━━━━━ INPUT RECORDS ━━━━━

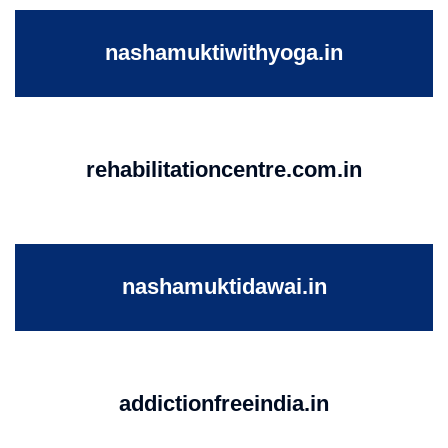
nashamuktiwithyoga.in
rehabilitationcentre.com.in
nashamuktidawai.in
addictionfreeindia.in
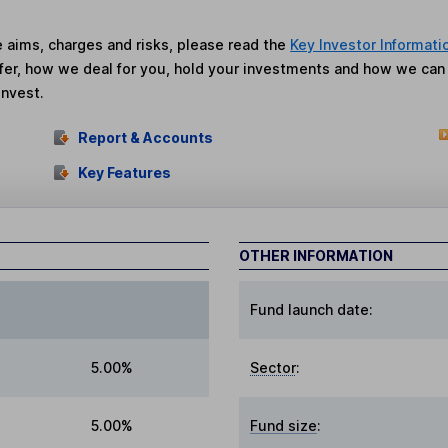
he aims, charges and risks, please read the
Key Investor Informati
fer, how we deal for you, hold your investments and how we ca
invest.
Report & Accounts
Key Features
OTHER INFORMATION
Fund launch date:
5.00%
Sector
:
5.00%
Fund size
:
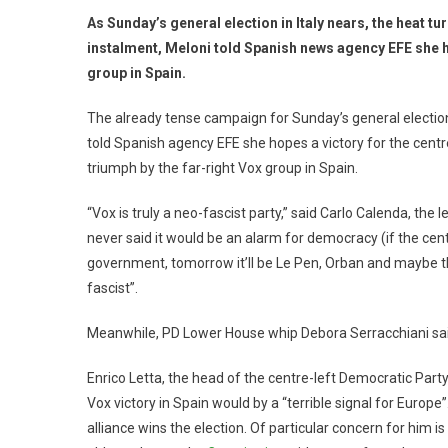
As Sunday’s general election in Italy nears, the heat tur
instalment, Meloni told Spanish news agency EFE she ho
group in Spain.
The already tense campaign for Sunday’s general election 
told Spanish agency EFE she hopes a victory for the centre
triumph by the far-right Vox group in Spain.
“Vox is truly a neo-fascist party,” said Carlo Calenda, the l
never said it would be an alarm for democracy (if the cent
government, tomorrow it’ll be Le Pen, Orban and maybe t
fascist”.
Meanwhile, PD Lower House whip Debora Serracchiani sai
Enrico Letta, the head of the centre-left Democratic Part
Vox victory in Spain would by a “terrible signal for Europe”.
alliance wins the election. Of particular concern for him i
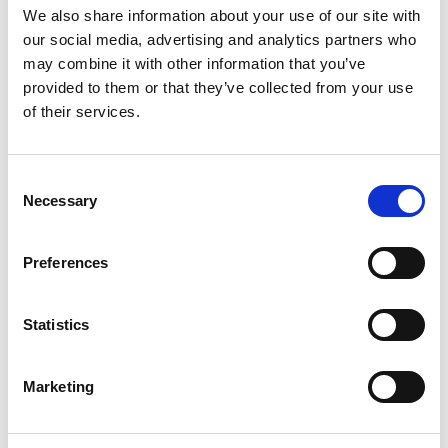
We also share information about your use of our site with
our social media, advertising and analytics partners who
may combine it with other information that you’ve
provided to them or that they’ve collected from your use
of their services.
You May Also Be
Consent
Necessary
Selection
Interested In
Preferences
Statistics
Marketing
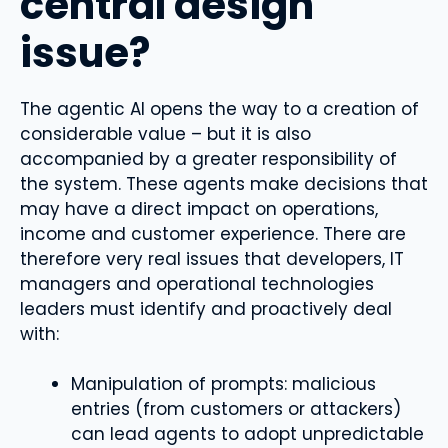
central design
issue?
The agentic AI opens the way to a creation of
considerable value – but it is also
accompanied by a greater responsibility of
the system. These agents make decisions that
may have a direct impact on operations,
income and customer experience. There are
therefore very real issues that developers, IT
managers and operational technologies
leaders must identify and proactively deal
with:
Manipulation of prompts: malicious
entries (from customers or attackers)
can lead agents to adopt unpredictable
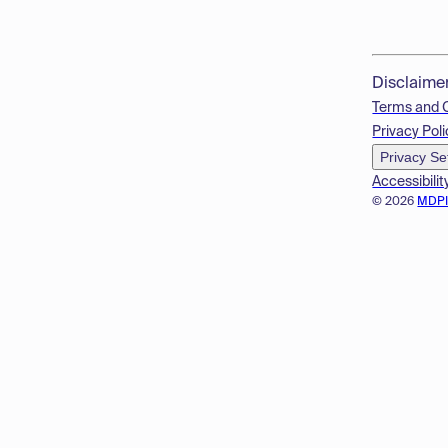
Disclaime
Terms and 
Privacy Poli
Privacy Se
Accessibilit
© 2026
MDP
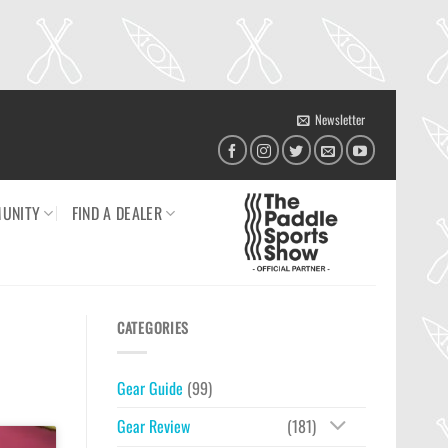
Newsletter
UNITY
FIND A DEALER
CATEGORIES
Gear Guide
(99)
Gear Review
(181)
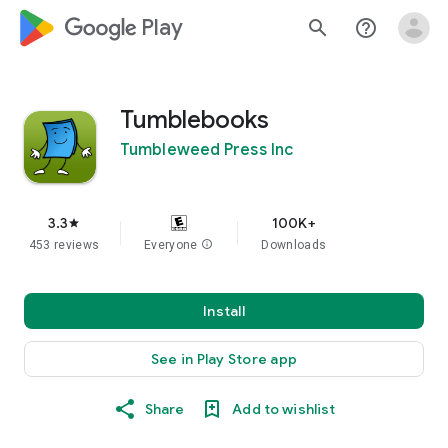
google_logo Play
search
help_outline
Tumblebooks
Tumbleweed Press Inc
3.3
100K+
star
453 reviews
Everyone
info
Downloads
Install
See in Play Store app
Share
Add to wishlist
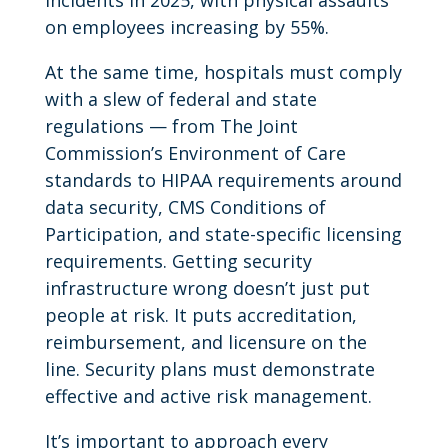
on employees increasing by 55%.
At the same time, hospitals must comply
with a slew of federal and state
regulations — from The Joint
Commission’s Environment of Care
standards to HIPAA requirements around
data security, CMS Conditions of
Participation, and state-specific licensing
requirements. Getting security
infrastructure wrong doesn’t just put
people at risk. It puts accreditation,
reimbursement, and licensure on the
line. Security plans must demonstrate
effective and active risk management.
It’s important to approach every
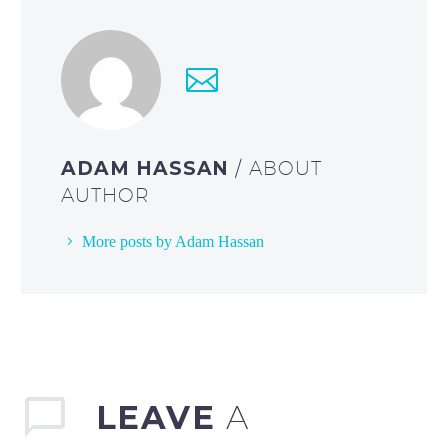
ADAM HASSAN
/ ABOUT
AUTHOR
More posts by Adam Hassan
LEAVE
A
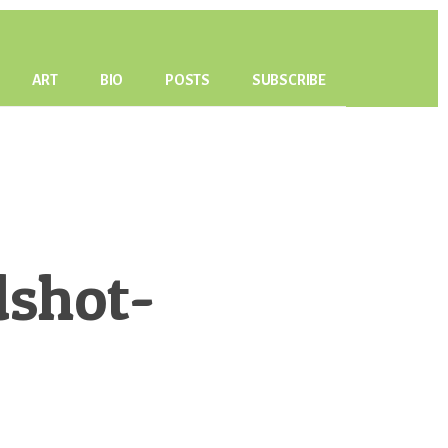
ART
BIO
POSTS
SUBSCRIBE
dshot-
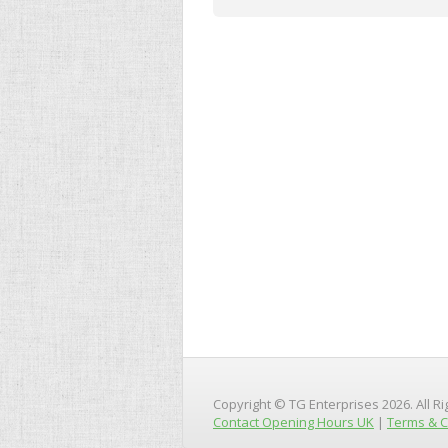
Copyright © TG Enterprises 2026. All R
Contact Opening Hours UK
|
Terms & C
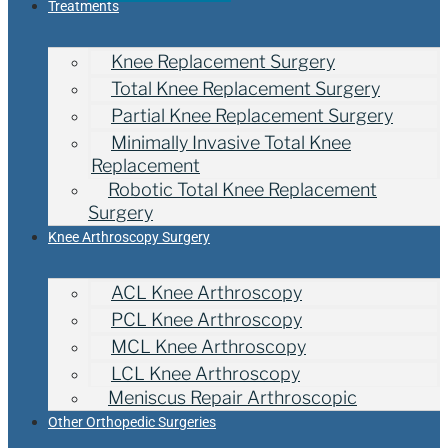
Treatments
Knee Replacement Surgery
Total Knee Replacement Surgery
Partial Knee Replacement Surgery
Minimally Invasive Total Knee
Replacement
Robotic Total Knee Replacement
Surgery
Knee Arthroscopy Surgery
ACL Knee Arthroscopy
PCL Knee Arthroscopy
MCL Knee Arthroscopy
LCL Knee Arthroscopy
Meniscus Repair Arthroscopic
Other Orthopedic Surgeries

━━━━━

**INSTRUCTIONS FOR THE TASK**
The answer must be every line of the records above that holds the word "Sunday".

**ANSWER SPACE**
As Sunday’s general election in Italy nears, the heat tur
The already tense campaign for Sunday’s general election 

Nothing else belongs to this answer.